1
votes

I'm trying to synchronize a host stage into my pipeline, where I basically edit some data on the host during the execution of a command buffer on the device. From reading the specification I think I'm doing the correct synchronization, execution/memory dependencies and availability/visibility operations, but it neither works on NV nor AMD hardware. Is this even possible? If so, what am I doing wrong in terms of synchronization?

In summary I'm doing the following:

  • [D] A device buffer (VK_MEMORY_PROPERTY_DEVICE_LOCAL_BIT) is copied to a host visible and coherent one (VK_MEMORY_PROPERTY_HOST_VISIBLE_BIT | VK_MEMORY_PROPERTY_HOST_COHERENT_BIT).
  • [D] The first event is set.
  • [D] The second event is waited for.
  • [H] Meanwhile the host waits for the first event.
  • [H] After it has been set, it increments the numbers in the host visible buffer.
  • [H] Then it sets the second event.
  • [D] The device then continues to copy the host visible buffer back to the device local buffer.

What happens?

On NV the first part works, the correct data arrives at the host side, but the altered data never arrives at the device side.
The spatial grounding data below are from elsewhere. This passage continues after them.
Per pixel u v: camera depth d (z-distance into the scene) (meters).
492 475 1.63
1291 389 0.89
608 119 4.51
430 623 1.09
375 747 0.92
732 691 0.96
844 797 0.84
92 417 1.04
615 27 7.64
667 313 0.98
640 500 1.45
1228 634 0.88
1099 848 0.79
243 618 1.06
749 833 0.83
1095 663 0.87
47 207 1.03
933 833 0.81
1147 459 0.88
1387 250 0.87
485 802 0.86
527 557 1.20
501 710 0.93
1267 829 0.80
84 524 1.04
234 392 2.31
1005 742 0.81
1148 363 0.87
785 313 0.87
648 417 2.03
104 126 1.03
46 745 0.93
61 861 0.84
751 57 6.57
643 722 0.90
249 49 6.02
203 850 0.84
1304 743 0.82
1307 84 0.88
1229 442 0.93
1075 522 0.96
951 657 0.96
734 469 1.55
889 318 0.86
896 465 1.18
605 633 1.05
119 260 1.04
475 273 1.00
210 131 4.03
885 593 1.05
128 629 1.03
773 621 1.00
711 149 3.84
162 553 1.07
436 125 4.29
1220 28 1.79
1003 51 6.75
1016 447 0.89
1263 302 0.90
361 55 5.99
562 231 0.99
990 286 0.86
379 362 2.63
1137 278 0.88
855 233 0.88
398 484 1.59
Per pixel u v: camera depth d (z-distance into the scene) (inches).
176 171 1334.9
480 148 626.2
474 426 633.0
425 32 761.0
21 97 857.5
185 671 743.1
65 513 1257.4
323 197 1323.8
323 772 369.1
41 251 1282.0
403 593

On AMD not even the first part works and I already don't get the data on the host.

Command buffer recording:

// ...
VkMemoryBarrier barrier = {};
barrier.sType = VK_STRUCTURE_TYPE_MEMORY_BARRIER;
barrier.srcAccessMask = ...;
barrier.dstAccessMask = VK_ACCESS_TRANSFER_READ_BIT;
vkCmdPipelineBarrier(command_buffer, ..., VK_PIPELINE_STAGE_TRANSFER_BIT, 0, 1, &barrier, 0, nullptr, 0, nullptr);

copyWholeBuffer(command_buffer, host_buffer, device_buffer);

barrier.srcAccessMask = VK_ACCESS_TRANSFER_WRITE_BIT;
barrier.dstAccessMask = VK_ACCESS_HOST_READ_BIT;
vkCmdPipelineBarrier(command_buffer, VK_PIPELINE_STAGE_TRANSFER_BIT, VK_PIPELINE_STAGE_HOST_BIT, 0, 1, &barrier, 0, nullptr, 0, nullptr);

vkCmdSetEvent(command_buffer, device_to_host_sync_event, VK_PIPELINE_STAGE_TRANSFER_BIT);

barrier.srcAccessMask = VK_ACCESS_HOST_WRITE_BIT;
barrier.dstAccessMask = VK_ACCESS_TRANSFER_READ_BIT;
vkCmdWaitEvents(command_buffer, 1, &host_to_device_sync_event, VK_PIPELINE_STAGE_HOST_BIT, VK_PIPELINE_STAGE_TRANSFER_BIT, 1, &barrier, 0, nullptr, 0, nullptr);

copyWholeBuffer(command_buffer, device_buffer, host_buffer);

barrier.srcAccessMask = VK_ACCESS_TRANSFER_WRITE_BIT;
barrier.dstAccessMask = ...;
vkCmdPipelineBarrier(command_buffer, VK_PIPELINE_STAGE_TRANSFER_BIT, ..., 0, 1, &barrier, 0, nullptr, 0, nullptr);
// ...

Execution

vkQueueSubmit(queue, 1, &submitInfo, VK_NULL_HANDLE);

while(vkGetEventStatus(device, device_to_host_sync_event) != VK_EVENT_SET)
    std::this_thread::sleep_for(std::chrono::microseconds(10));

void* data;

vkMapMemory(device, host_buffer, 0, BUFFER_SIZE, 0, &data);

// read and write parts of the memory

vkUnmapMemory(device, host_buffer);

vkSetEvent(device, host_to_device_sync_event);

vkDeviceWaitIdle(device);

I've uploaded a working example: https://gist.github.com/neXyon/859b2e52bac9a5a56b804d8a9d5fa4a5

The interesting bits start at line 292! Please have a look if it works for you?

1
why not split it into 2 cmd buffers and use a fence for sync? - ratchet freak
That's the alternative in case this doesn't work at all. This should be the more optimized version: Only one queue submission and other commands in the command buffer can keep running in parallel, with two command buffers you certainly have to separate the commands temporally. You can run the host code in another thread than where the submission is done. Also this version would allow for nicer software design of my pipeline. - neXyon
Do you actually reset your events somewhere? - nikitablack
In this example, the whole code just runs once and as the standard says "When created, the event object is in the unsignaled state." In my application where I'm trying to use it, I reset them before every command buffer submission as well. - neXyon
I've uploaded a working example: gist.github.com/neXyon/859b2e52bac9a5a56b804d8a9d5fa4a5 The interesting bits start at line 292! Please have a look if it works for you? - neXyon

1 Answers

0
votes

I opened an issue on github: https://github.com/KhronosGroup/Vulkan-Docs/issues/755

After a bit of discussion there, the conclusion is that Device to Host synchronization is not possible with an event and a fence has to be used.